本文 ->
16日(金)の2度の練習走行を経て、17日(土)午前11時5分から予選が行われ、ブライアン・スコットが同シリーズでのキャリア初となるポールポジションを獲得。19歳のルーキー、ライアン・トゥルークスが2列目4番手。2009年の同レースを制し、2010年も2位に入っているジョーイ・ロガーノが8番手につけ、7台の"トヨタ カムリ"が決勝に進んだ。
午後2時54分、好天に恵まれたシカゴランド・スピードウェイで、1.5マイルオーバルを200周(300マイル:約480km)して競われる決勝レースがスタート。
ポールポジションのスコットは好スタートを切ったが、2周目の最終コーナーでブラッド・ケゼロウスキー(ダッジ)にかわされ2位に後退。その後方では、順位を上げてきたロガーノとR.トゥルークスとの4位争いが展開された。

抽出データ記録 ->
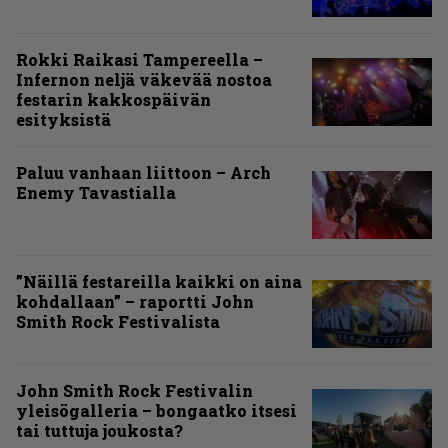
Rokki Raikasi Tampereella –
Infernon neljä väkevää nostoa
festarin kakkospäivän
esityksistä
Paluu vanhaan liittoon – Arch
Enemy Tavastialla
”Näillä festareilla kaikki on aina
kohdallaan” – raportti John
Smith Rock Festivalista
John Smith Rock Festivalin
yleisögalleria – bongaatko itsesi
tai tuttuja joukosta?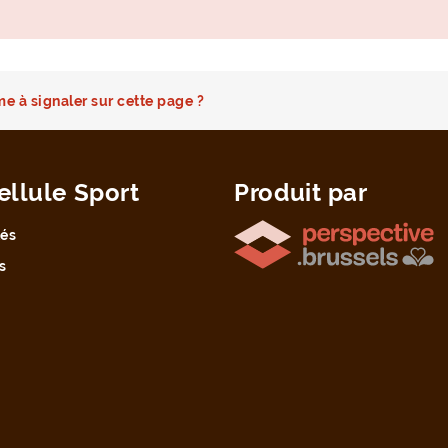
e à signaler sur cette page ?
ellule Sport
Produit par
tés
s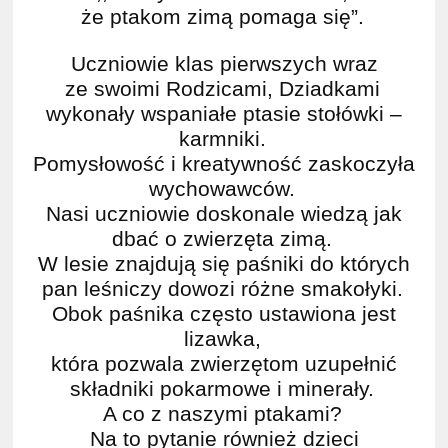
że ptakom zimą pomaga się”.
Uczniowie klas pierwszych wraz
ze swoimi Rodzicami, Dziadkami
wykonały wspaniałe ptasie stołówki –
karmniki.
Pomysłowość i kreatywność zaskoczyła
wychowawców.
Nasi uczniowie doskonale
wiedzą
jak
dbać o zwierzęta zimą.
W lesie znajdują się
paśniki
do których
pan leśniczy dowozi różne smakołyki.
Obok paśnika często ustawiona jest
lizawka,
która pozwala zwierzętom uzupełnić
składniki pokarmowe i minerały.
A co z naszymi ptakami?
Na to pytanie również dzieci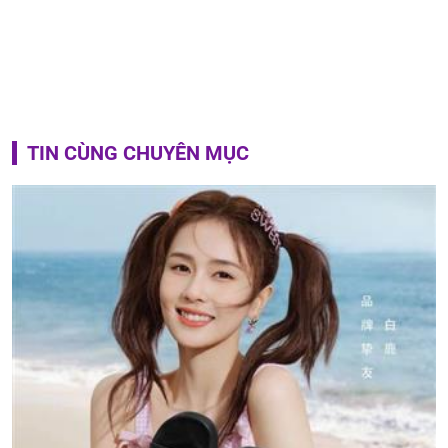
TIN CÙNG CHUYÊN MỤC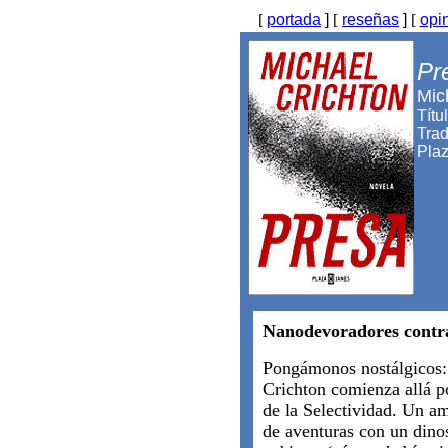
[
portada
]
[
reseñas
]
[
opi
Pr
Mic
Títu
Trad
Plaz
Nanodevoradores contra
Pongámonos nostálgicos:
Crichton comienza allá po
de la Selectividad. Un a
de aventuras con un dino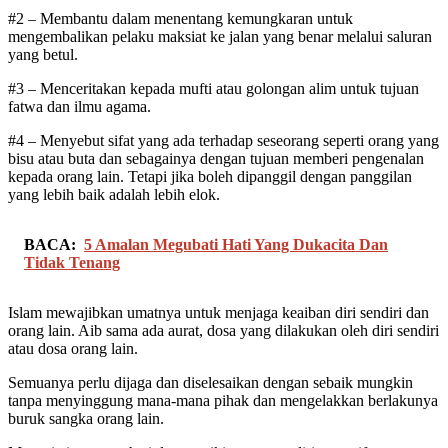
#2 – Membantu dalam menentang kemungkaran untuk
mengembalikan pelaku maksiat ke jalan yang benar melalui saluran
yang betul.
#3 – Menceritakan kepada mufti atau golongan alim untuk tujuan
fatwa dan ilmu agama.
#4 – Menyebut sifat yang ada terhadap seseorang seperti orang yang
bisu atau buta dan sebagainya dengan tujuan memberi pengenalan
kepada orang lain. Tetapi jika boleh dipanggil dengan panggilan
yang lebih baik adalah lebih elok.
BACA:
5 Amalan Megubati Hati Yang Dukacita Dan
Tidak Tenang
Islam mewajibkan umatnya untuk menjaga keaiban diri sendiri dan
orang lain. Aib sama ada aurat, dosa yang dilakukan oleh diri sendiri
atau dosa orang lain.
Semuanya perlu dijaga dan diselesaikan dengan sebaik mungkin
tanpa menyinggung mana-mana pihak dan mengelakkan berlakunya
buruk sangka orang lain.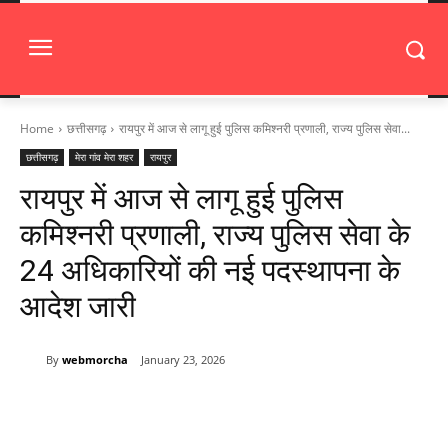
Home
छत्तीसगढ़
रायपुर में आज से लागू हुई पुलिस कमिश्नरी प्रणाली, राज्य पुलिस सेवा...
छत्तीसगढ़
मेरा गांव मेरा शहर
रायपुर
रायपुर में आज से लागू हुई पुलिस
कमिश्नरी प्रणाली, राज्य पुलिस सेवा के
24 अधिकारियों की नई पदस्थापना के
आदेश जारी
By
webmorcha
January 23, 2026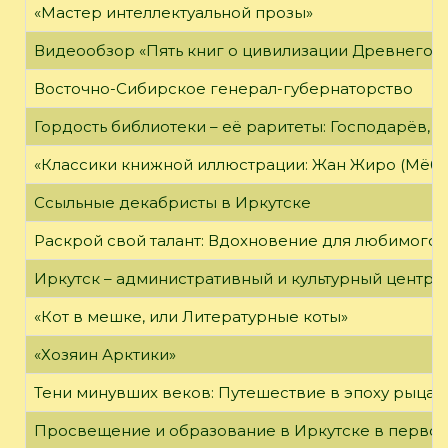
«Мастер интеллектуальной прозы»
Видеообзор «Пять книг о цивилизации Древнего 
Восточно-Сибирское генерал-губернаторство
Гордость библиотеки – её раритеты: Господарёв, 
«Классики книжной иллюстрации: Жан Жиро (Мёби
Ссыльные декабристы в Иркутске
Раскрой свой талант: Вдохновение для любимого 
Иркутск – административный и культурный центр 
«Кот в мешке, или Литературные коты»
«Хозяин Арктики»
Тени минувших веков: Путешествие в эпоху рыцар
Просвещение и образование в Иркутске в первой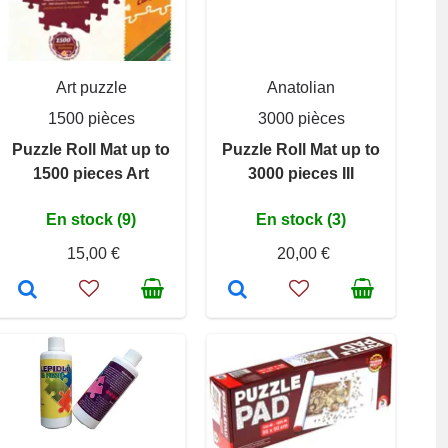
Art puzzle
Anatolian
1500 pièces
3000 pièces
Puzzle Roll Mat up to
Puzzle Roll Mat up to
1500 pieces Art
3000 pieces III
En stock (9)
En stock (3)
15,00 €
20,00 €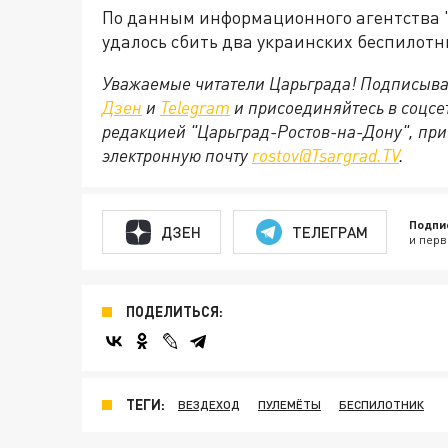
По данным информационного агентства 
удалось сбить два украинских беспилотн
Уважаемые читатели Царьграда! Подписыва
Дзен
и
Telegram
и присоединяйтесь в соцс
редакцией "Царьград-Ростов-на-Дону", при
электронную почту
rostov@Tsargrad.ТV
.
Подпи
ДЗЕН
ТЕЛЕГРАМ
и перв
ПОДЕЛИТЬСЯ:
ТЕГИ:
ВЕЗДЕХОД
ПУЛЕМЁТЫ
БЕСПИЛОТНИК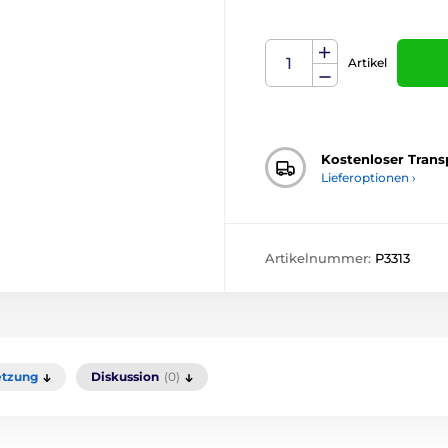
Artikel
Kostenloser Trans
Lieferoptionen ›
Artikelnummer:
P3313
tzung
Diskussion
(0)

設問 ->
1: レース記事によると、予選でポールポジションを獲得したのは誰か。
2: レース記事にフルネームで書かれているドライバーをすべて挙げよ。
3: レース記事を、最後の文の後から書き継いでください。

解答 ->
1: ブライアン・スコット

2: ブライアン・スコット、ライアン・トゥルークス、ジョーイ・ロガーノ、ブラッド・ケゼロウスキー

3:
ロガーノにかわされたR.トゥルークスは、7周目にバトルの中でバランスを崩してスピン。幸いどこにも接触はしなかったが、この日初のイエローコーションとなった。
上位勢はピットインしなかったが、R.トゥルークスはピットへ向かい、34位へと大きく後退し再スタート。上位勢では、ロガーノがスコットをかわし、上位をカップ・シリーズのレギュラードライバーが占める中で、ネイションワイド・シリーズのレギュラー最上位を走行していたスコットは、17周目に壁に軽くヒット。ダメージはあまり大きくなかったものの、若干順位を落としてしまった。
46周目、コース上の異物によりこの日2度目のイエローコーションとなり、全車ピットイン。ピット作業を終えた時点で、ロガーノが5位、スコットは8位、そして後方から着実に追い上げてきていたR.トゥルークスは、なんとこの時点で13位まで順位を取り戻して再スタートを切り、まもなくトップ10圏内まで浮上した。
64周目に3度目のイエローコーションが出されて上位勢はピットイン。ここで、タイヤ交換戦略の違いにより、4本タイヤを交換したトヨタ勢は若干順位を落とすこととなったが、その後はイエローコーションが出ず、新しいタイヤの優位性を活かしたスコットとR.トゥルークスがポジションアップ。一方で、ロガーノはオーバーステア症状に苦しみ、順位を落としてしまった。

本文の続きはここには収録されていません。